What you should do: Retype every record below exactly as it appears.

------------

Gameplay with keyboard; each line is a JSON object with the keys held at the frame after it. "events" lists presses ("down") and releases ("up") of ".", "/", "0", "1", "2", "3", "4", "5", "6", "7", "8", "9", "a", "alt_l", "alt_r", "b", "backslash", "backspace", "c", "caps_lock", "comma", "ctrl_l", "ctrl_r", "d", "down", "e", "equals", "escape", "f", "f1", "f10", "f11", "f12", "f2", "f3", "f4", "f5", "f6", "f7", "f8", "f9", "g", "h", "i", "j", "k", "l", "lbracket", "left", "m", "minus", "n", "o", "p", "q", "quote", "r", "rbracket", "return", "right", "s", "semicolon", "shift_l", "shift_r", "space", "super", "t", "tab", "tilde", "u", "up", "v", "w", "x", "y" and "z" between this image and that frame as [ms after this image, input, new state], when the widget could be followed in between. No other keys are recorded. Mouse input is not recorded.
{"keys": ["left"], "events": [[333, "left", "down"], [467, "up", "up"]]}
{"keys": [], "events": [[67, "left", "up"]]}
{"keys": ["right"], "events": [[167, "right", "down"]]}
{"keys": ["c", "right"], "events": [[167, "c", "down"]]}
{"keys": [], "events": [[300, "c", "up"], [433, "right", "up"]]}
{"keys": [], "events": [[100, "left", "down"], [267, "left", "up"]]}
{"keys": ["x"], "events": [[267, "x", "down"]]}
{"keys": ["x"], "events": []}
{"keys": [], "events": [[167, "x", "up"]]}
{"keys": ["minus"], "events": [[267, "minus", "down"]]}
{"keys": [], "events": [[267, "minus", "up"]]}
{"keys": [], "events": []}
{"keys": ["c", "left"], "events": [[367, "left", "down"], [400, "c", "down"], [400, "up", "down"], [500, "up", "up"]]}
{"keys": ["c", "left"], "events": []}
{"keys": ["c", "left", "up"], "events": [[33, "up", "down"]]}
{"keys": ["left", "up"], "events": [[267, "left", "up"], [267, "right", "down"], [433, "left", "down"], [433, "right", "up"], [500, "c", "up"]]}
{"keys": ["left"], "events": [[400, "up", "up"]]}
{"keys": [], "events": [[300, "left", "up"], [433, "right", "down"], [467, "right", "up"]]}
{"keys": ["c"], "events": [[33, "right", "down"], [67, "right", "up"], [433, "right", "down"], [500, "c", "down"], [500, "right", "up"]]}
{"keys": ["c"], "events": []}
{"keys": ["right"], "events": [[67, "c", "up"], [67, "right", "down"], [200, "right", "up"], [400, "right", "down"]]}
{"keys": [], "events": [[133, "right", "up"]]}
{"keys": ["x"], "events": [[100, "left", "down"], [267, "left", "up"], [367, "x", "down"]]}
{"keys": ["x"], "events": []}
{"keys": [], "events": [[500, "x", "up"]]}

------------

Problem solution:
Gameplay with keyboard; each line is a JSON object with the keys held at the frame after it. "events" lists presses ("down") and releases ("up") of ".", "/", "0", "1", "2", "3", "4", "5", "6", "7", "8", "9", "a", "alt_l", "alt_r", "b", "backslash", "backspace", "c", "caps_lock", "comma", "ctrl_l", "ctrl_r", "d", "down", "e", "equals", "escape", "f", "f1", "f10", "f11", "f12", "f2", "f3", "f4", "f5", "f6", "f7", "f8", "f9", "g", "h", "i", "j", "k", "l", "lbracket", "left", "m", "minus", "n", "o", "p", "q", "quote", "r", "rbracket", "return", "right", "s", "semicolon", "shift_l", "shift_r", "space", "super", "t", "tab", "tilde", "u", "up", "v", "w", "x", "y" and "z" between this image and that frame as [ms after this image, input, new state], when the widget could be followed in between. No other keys are recorded. Mouse input is not recorded.
{"keys": ["left"], "events": [[333, "left", "down"], [467, "up", "up"]]}
{"keys": [], "events": [[67, "left", "up"]]}
{"keys": ["right"], "events": [[167, "right", "down"]]}
{"keys": ["c", "right"], "events": [[167, "c", "down"]]}
{"keys": [], "events": [[300, "c", "up"], [433, "right", "up"]]}
{"keys": [], "events": [[100, "left", "down"], [267, "left", "up"]]}
{"keys": ["x"], "events": [[267, "x", "down"]]}
{"keys": ["x"], "events": []}
{"keys": [], "events": [[167, "x", "up"]]}
{"keys": ["minus"], "events": [[267, "minus", "down"]]}
{"keys": [], "events": [[267, "minus", "up"]]}
{"keys": [], "events": []}
{"keys": ["c", "left"], "events": [[367, "left", "down"], [400, "c", "down"], [400, "up", "down"], [500, "up", "up"]]}
{"keys": ["c", "left"], "events": []}
{"keys": ["c", "left", "up"], "events": [[33, "up", "down"]]}
{"keys": ["left", "up"], "events": [[267, "left", "up"], [267, "right", "down"], [433, "left", "down"], [433, "right", "up"], [500, "c", "up"]]}
{"keys": ["left"], "events": [[400, "up", "up"]]}
{"keys": [], "events": [[300, "left", "up"], [433, "right", "down"], [467, "right", "up"]]}
{"keys": ["c"], "events": [[33, "right", "down"], [67, "right", "up"], [433, "right", "down"], [500, "c", "down"], [500, "right", "up"]]}
{"keys": ["c"], "events": []}
{"keys": ["right"], "events": [[67, "c", "up"], [67, "right", "down"], [200, "right", "up"], [400, "right", "down"]]}
{"keys": [], "events": [[133, "right", "up"]]}
{"keys": ["x"], "events": [[100, "left", "down"], [267, "left", "up"], [367, "x", "down"]]}
{"keys": ["x"], "events": []}
{"keys": [], "events": [[500, "x", "up"]]}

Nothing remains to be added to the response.